Your reply should reproduce each entry exactly and contain no pictures.
'''
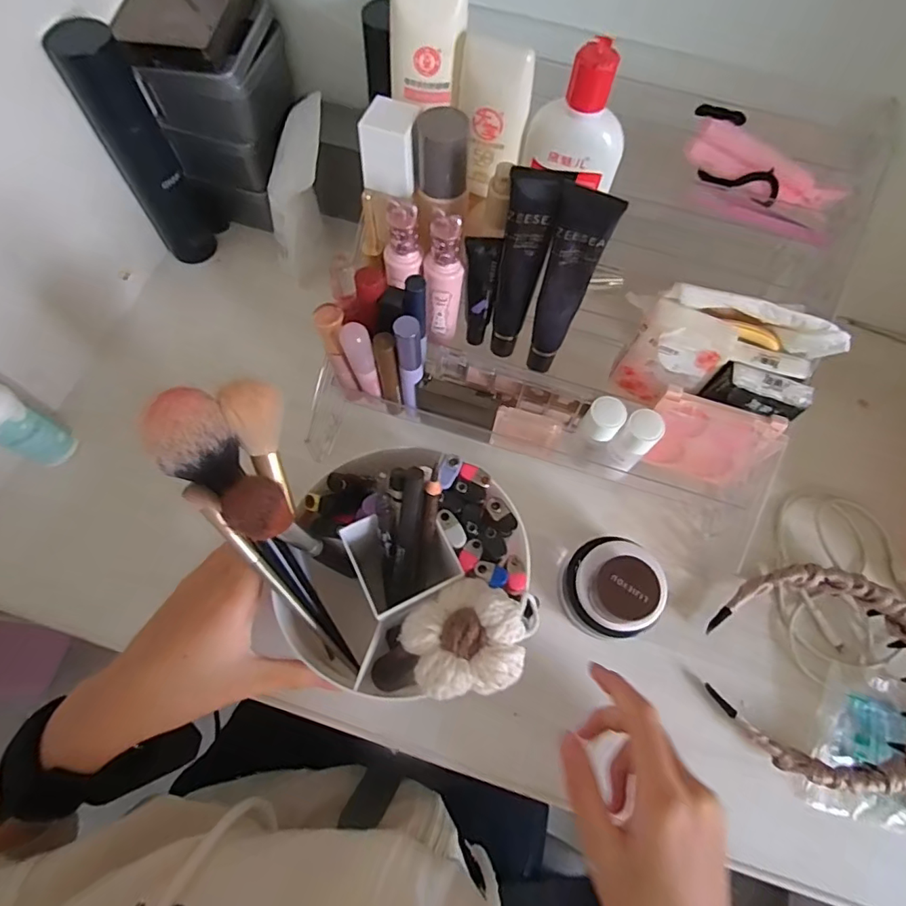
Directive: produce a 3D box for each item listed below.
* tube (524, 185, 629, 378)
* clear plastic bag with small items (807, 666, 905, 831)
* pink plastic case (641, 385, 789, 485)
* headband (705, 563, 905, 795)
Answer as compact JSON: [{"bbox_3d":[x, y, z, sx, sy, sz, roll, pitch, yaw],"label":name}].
[{"bbox_3d":[0.067,-0.097,0.321,0.029,0.142,0.014,16,67,4],"label":"tube"},{"bbox_3d":[0.299,0.200,0.338,0.112,0.028,0.094,20,68,6],"label":"clear plastic bag with small items"},{"bbox_3d":[0.167,-0.009,0.354,0.074,0.078,0.016,18,67,5],"label":"pink plastic case"},{"bbox_3d":[0.248,0.146,0.347,0.138,0.036,0.136,1,67,-2],"label":"headband"}]

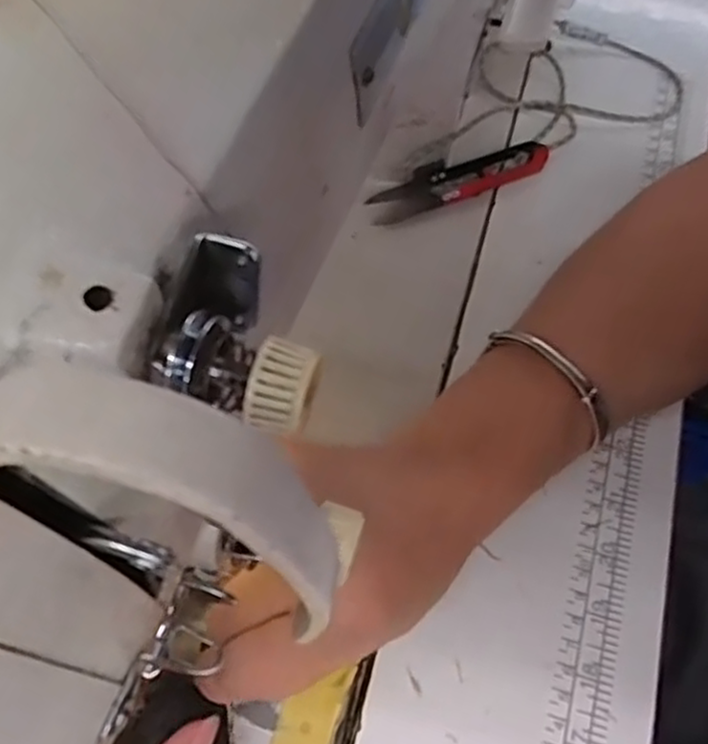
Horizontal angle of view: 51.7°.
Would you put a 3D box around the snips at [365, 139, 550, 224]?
[{"bbox_3d":[0.058,-0.106,0.403,0.105,0.009,0.025,-20,66,-13],"label":"snips"}]

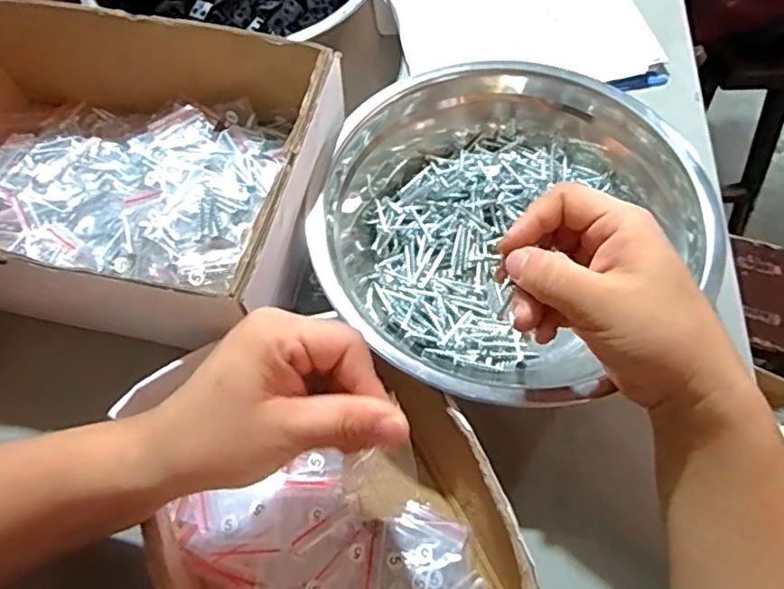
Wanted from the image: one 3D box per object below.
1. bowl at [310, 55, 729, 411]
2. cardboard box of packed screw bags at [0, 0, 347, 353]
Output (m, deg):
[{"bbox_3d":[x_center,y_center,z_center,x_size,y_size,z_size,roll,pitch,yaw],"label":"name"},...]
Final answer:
[{"bbox_3d":[0.082,-0.051,0.412,0.253,0.074,0.240,12,64,6],"label":"bowl"},{"bbox_3d":[-0.197,-0.086,0.407,0.293,0.092,0.210,9,64,5],"label":"cardboard box of packed screw bags"}]

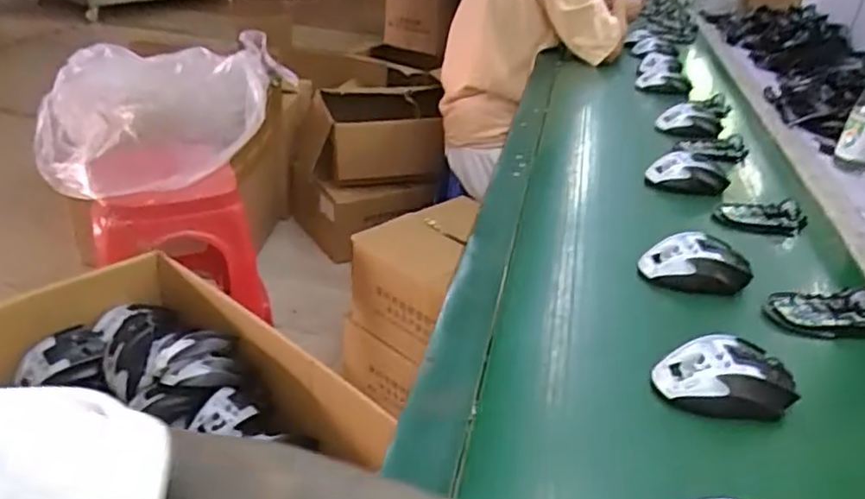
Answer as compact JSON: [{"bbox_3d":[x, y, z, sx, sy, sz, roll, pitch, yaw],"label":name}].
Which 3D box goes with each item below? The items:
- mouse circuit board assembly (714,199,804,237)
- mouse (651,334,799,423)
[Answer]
[{"bbox_3d":[0.437,-0.044,0.889,0.107,0.035,0.050,12,31,13],"label":"mouse circuit board assembly"},{"bbox_3d":[0.249,0.106,0.565,0.113,0.037,0.062,2,30,-4],"label":"mouse"}]

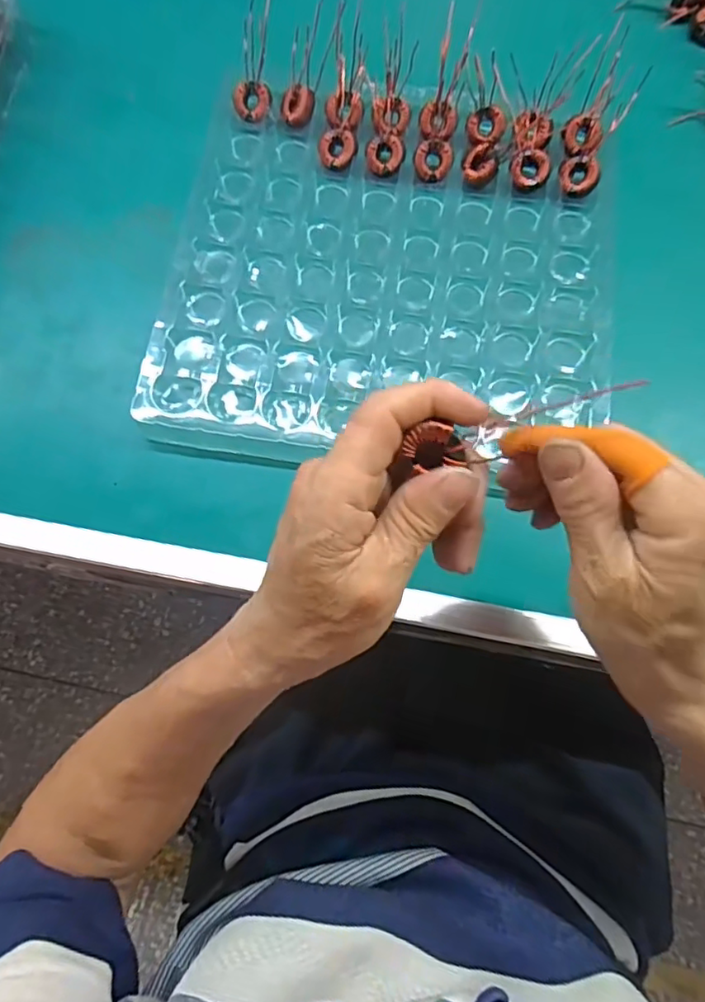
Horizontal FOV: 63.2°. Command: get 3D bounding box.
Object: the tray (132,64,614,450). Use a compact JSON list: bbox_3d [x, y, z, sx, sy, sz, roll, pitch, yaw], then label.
[{"bbox_3d":[0.027,-0.156,0.386,0.280,0.028,0.272,7,76,2],"label":"tray"}]

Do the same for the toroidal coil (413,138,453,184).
[{"bbox_3d":[0.057,-0.241,0.404,0.026,0.010,0.032,19,77,5],"label":"toroidal coil"}]

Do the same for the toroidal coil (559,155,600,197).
[{"bbox_3d":[0.158,-0.227,0.401,0.027,0.012,0.028,13,77,4],"label":"toroidal coil"}]

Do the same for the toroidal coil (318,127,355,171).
[{"bbox_3d":[-0.011,-0.252,0.410,0.025,0.010,0.029,11,77,3],"label":"toroidal coil"}]

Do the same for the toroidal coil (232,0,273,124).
[{"bbox_3d":[-0.067,-0.322,0.404,0.025,0.009,0.095,12,115,4],"label":"toroidal coil"}]

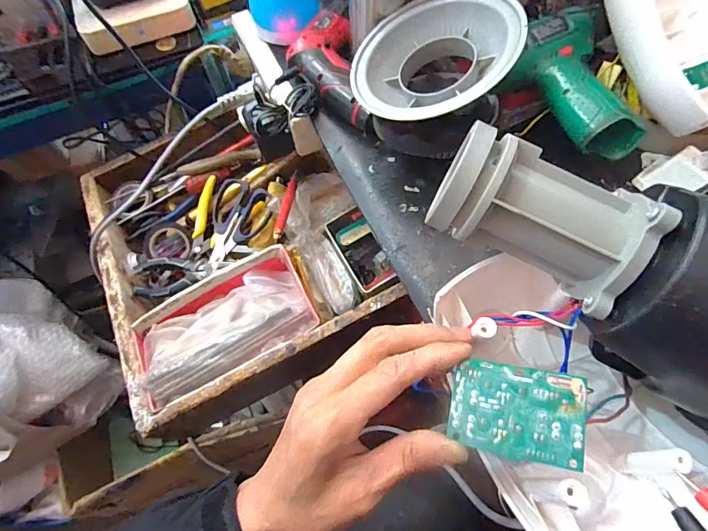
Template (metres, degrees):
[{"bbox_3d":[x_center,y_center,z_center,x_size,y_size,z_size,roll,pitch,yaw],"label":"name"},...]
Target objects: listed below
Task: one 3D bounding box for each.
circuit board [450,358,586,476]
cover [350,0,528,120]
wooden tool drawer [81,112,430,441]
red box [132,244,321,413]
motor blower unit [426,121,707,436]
[{"bbox_3d":[0.090,0.080,0.236,0.068,0.016,0.048,12,65,8],"label":"circuit board"},{"bbox_3d":[0.076,-0.193,0.391,0.149,0.034,0.122,0,76,25],"label":"cover"},{"bbox_3d":[-0.160,-0.023,0.553,0.326,0.103,0.393,-26,66,-10],"label":"wooden tool drawer"},{"bbox_3d":[-0.156,0.069,0.502,0.208,0.042,0.125,-25,66,-9],"label":"red box"},{"bbox_3d":[0.168,0.007,0.236,0.248,0.093,0.101,29,69,15],"label":"motor blower unit"}]

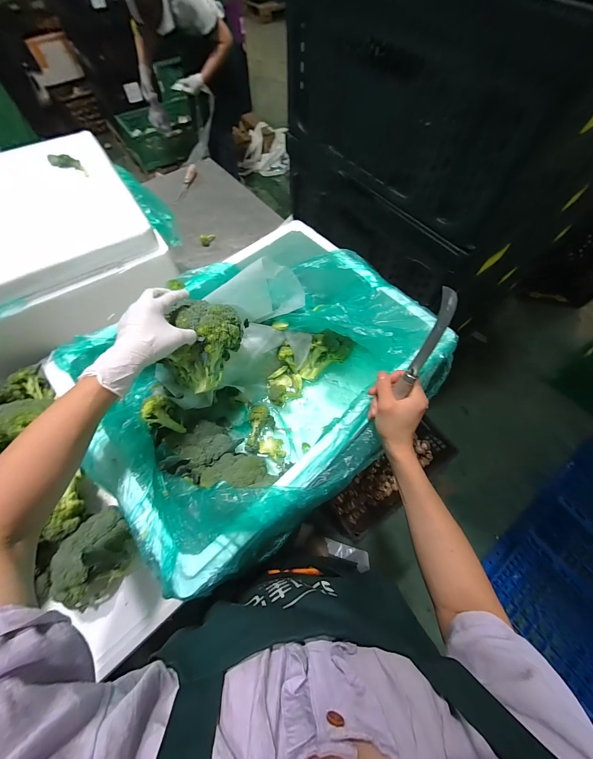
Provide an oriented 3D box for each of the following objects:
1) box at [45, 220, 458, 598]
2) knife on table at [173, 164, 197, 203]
[{"bbox_3d":[-0.063,0.004,0.539,0.567,0.234,0.431,-40,71,-17],"label":"box"},{"bbox_3d":[-0.400,-0.719,1.030,0.034,0.013,0.235,5,64,2],"label":"knife on table"}]

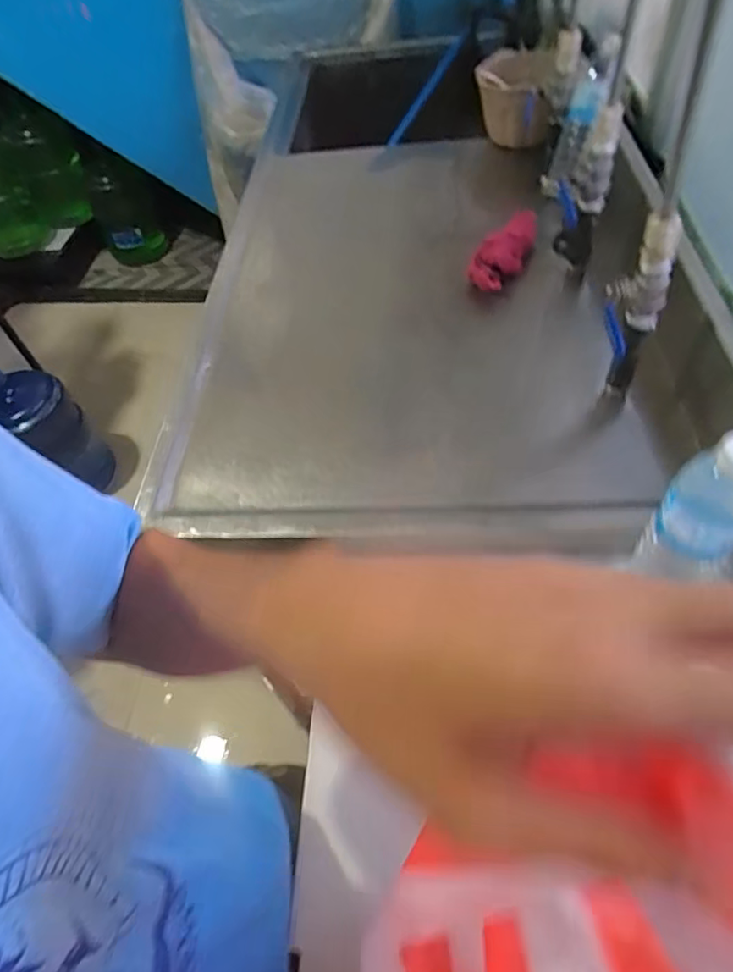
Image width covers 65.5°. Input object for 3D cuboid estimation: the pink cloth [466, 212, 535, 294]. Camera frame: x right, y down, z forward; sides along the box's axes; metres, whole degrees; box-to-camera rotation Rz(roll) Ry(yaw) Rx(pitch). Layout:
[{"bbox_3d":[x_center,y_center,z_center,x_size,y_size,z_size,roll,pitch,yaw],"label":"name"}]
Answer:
[{"bbox_3d":[0.191,-0.331,0.801,0.057,0.045,0.138,26,60,23],"label":"pink cloth"}]

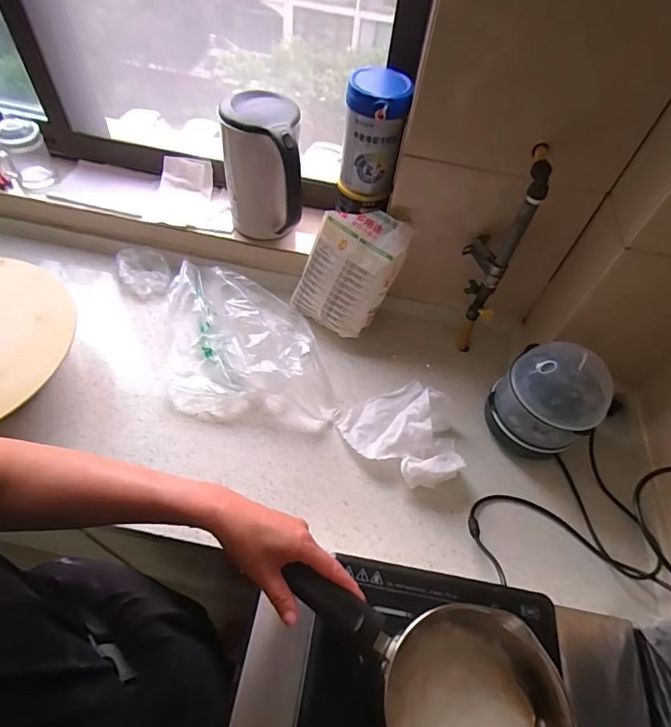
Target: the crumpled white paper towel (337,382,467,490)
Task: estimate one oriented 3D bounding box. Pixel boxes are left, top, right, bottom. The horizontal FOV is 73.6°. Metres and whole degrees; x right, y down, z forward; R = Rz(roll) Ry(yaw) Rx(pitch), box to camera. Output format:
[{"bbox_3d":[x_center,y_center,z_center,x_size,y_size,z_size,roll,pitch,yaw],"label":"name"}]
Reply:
[{"bbox_3d":[0.121,0.115,0.758,0.186,0.065,0.181,-17,59,-15],"label":"crumpled white paper towel"}]

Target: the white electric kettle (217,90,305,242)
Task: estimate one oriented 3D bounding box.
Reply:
[{"bbox_3d":[-0.135,-0.350,0.829,0.127,0.230,0.143,-8,57,-10],"label":"white electric kettle"}]

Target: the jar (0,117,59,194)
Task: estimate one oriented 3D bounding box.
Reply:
[{"bbox_3d":[-0.619,-0.425,0.899,0.080,0.105,0.080,2,56,-3],"label":"jar"}]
'''
> [EXERCISE SOLUTION]:
Directive: produce a 3D box for each item listed below.
* tube (524, 185, 629, 378)
* clear plastic bag with small items (807, 666, 905, 831)
* pink plastic case (641, 385, 789, 485)
* headband (705, 563, 905, 795)
Answer as compact JSON: [{"bbox_3d":[x, y, z, sx, sy, sz, roll, pitch, yaw],"label":name}].
[{"bbox_3d":[0.067,-0.097,0.321,0.029,0.142,0.014,16,67,4],"label":"tube"},{"bbox_3d":[0.299,0.200,0.338,0.112,0.028,0.094,20,68,6],"label":"clear plastic bag with small items"},{"bbox_3d":[0.167,-0.009,0.354,0.074,0.078,0.016,18,67,5],"label":"pink plastic case"},{"bbox_3d":[0.248,0.146,0.347,0.138,0.036,0.136,1,67,-2],"label":"headband"}]

Horizontal angle of view: 51.7°.
Would you put a 3D box around the snips at [365, 139, 550, 224]?
[{"bbox_3d":[0.058,-0.106,0.403,0.105,0.009,0.025,-20,66,-13],"label":"snips"}]

Wanted from the image: one 3D box per object below.
1. bowl at [310, 55, 729, 411]
2. cardboard box of packed screw bags at [0, 0, 347, 353]
Output (m, deg):
[{"bbox_3d":[x_center,y_center,z_center,x_size,y_size,z_size,roll,pitch,yaw],"label":"name"},...]
Final answer:
[{"bbox_3d":[0.082,-0.051,0.412,0.253,0.074,0.240,12,64,6],"label":"bowl"},{"bbox_3d":[-0.197,-0.086,0.407,0.293,0.092,0.210,9,64,5],"label":"cardboard box of packed screw bags"}]

Answer as compact JSON: [{"bbox_3d":[x, y, z, sx, sy, sz, roll, pitch, yaw],"label":name}].
Which 3D box goes with each item below? The items:
- mouse circuit board assembly (714,199,804,237)
- mouse (651,334,799,423)
[Answer]
[{"bbox_3d":[0.437,-0.044,0.889,0.107,0.035,0.050,12,31,13],"label":"mouse circuit board assembly"},{"bbox_3d":[0.249,0.106,0.565,0.113,0.037,0.062,2,30,-4],"label":"mouse"}]

Horizontal FOV: 63.2°. Command: get 3D bounding box.
Object: the tray (132,64,614,450). Use a compact JSON list: bbox_3d [x, y, z, sx, sy, sz, roll, pitch, yaw], then label.
[{"bbox_3d":[0.027,-0.156,0.386,0.280,0.028,0.272,7,76,2],"label":"tray"}]

Do the same for the toroidal coil (413,138,453,184).
[{"bbox_3d":[0.057,-0.241,0.404,0.026,0.010,0.032,19,77,5],"label":"toroidal coil"}]

Do the same for the toroidal coil (559,155,600,197).
[{"bbox_3d":[0.158,-0.227,0.401,0.027,0.012,0.028,13,77,4],"label":"toroidal coil"}]

Do the same for the toroidal coil (318,127,355,171).
[{"bbox_3d":[-0.011,-0.252,0.410,0.025,0.010,0.029,11,77,3],"label":"toroidal coil"}]

Do the same for the toroidal coil (232,0,273,124).
[{"bbox_3d":[-0.067,-0.322,0.404,0.025,0.009,0.095,12,115,4],"label":"toroidal coil"}]

Template (metres, degrees):
[{"bbox_3d":[x_center,y_center,z_center,x_size,y_size,z_size,roll,pitch,yaw],"label":"name"},...]
Target objects: listed below
Task: one 3D bounding box for each.
circuit board [450,358,586,476]
cover [350,0,528,120]
wooden tool drawer [81,112,430,441]
red box [132,244,321,413]
motor blower unit [426,121,707,436]
[{"bbox_3d":[0.090,0.080,0.236,0.068,0.016,0.048,12,65,8],"label":"circuit board"},{"bbox_3d":[0.076,-0.193,0.391,0.149,0.034,0.122,0,76,25],"label":"cover"},{"bbox_3d":[-0.160,-0.023,0.553,0.326,0.103,0.393,-26,66,-10],"label":"wooden tool drawer"},{"bbox_3d":[-0.156,0.069,0.502,0.208,0.042,0.125,-25,66,-9],"label":"red box"},{"bbox_3d":[0.168,0.007,0.236,0.248,0.093,0.101,29,69,15],"label":"motor blower unit"}]

Provide an oriented 3D box for each of the following objects:
1) box at [45, 220, 458, 598]
2) knife on table at [173, 164, 197, 203]
[{"bbox_3d":[-0.063,0.004,0.539,0.567,0.234,0.431,-40,71,-17],"label":"box"},{"bbox_3d":[-0.400,-0.719,1.030,0.034,0.013,0.235,5,64,2],"label":"knife on table"}]

Image width covers 65.5°. Input object for 3D cuboid estimation: the pink cloth [466, 212, 535, 294]. Camera frame: x right, y down, z forward; sides along the box's axes; metres, whole degrees; box-to-camera rotation Rz(roll) Ry(yaw) Rx(pitch). Layout:
[{"bbox_3d":[x_center,y_center,z_center,x_size,y_size,z_size,roll,pitch,yaw],"label":"name"}]
Answer:
[{"bbox_3d":[0.191,-0.331,0.801,0.057,0.045,0.138,26,60,23],"label":"pink cloth"}]

Target: the crumpled white paper towel (337,382,467,490)
Task: estimate one oriented 3D bounding box. Pixel boxes are left, top, right, bottom. The horizontal FOV is 73.6°. Metres and whole degrees; x right, y down, z forward; R = Rz(roll) Ry(yaw) Rx(pitch), box to camera. Output format:
[{"bbox_3d":[x_center,y_center,z_center,x_size,y_size,z_size,roll,pitch,yaw],"label":"name"}]
Reply:
[{"bbox_3d":[0.121,0.115,0.758,0.186,0.065,0.181,-17,59,-15],"label":"crumpled white paper towel"}]

Target: the white electric kettle (217,90,305,242)
Task: estimate one oriented 3D bounding box.
Reply:
[{"bbox_3d":[-0.135,-0.350,0.829,0.127,0.230,0.143,-8,57,-10],"label":"white electric kettle"}]

Target: the jar (0,117,59,194)
Task: estimate one oriented 3D bounding box.
Reply:
[{"bbox_3d":[-0.619,-0.425,0.899,0.080,0.105,0.080,2,56,-3],"label":"jar"}]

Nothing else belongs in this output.